Killed or inactivated vaccines, however, is in general safer than live, attenuated vaccines. The
vaccine cannot replicate in the host and is non-infectious. However, a drawback with using
killed, inactivated vaccines is that they are less effective than live attenuated vaccines in
inducing protective immunity. To improve the immunogenicity of the killed or inactivated
vaccines, they often need to be coadministered with an adjuvant and administered several
times. The classical, whole cell vaccines (live, attenuated and killed, inactivated vaccines)

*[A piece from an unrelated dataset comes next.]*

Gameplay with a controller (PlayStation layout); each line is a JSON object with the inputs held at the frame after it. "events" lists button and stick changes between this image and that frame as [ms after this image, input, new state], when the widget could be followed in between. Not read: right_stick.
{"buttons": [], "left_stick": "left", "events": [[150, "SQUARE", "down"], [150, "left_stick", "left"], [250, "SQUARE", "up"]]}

need to be improved, especially in terms of safety. The side effects of using such vaccines,
including risk of infection or transmission, need to be reduced. These vaccines also contain
undefined substances of bacterial or viral origin, which might make the vaccines highly
immunogenic and potent, but could also be involved in the induction of side-effects. With
increasing demands from regulatory authorities on well-defined drugs, it will be increasingly
difficult to get new vaccines of this class accepted for human use.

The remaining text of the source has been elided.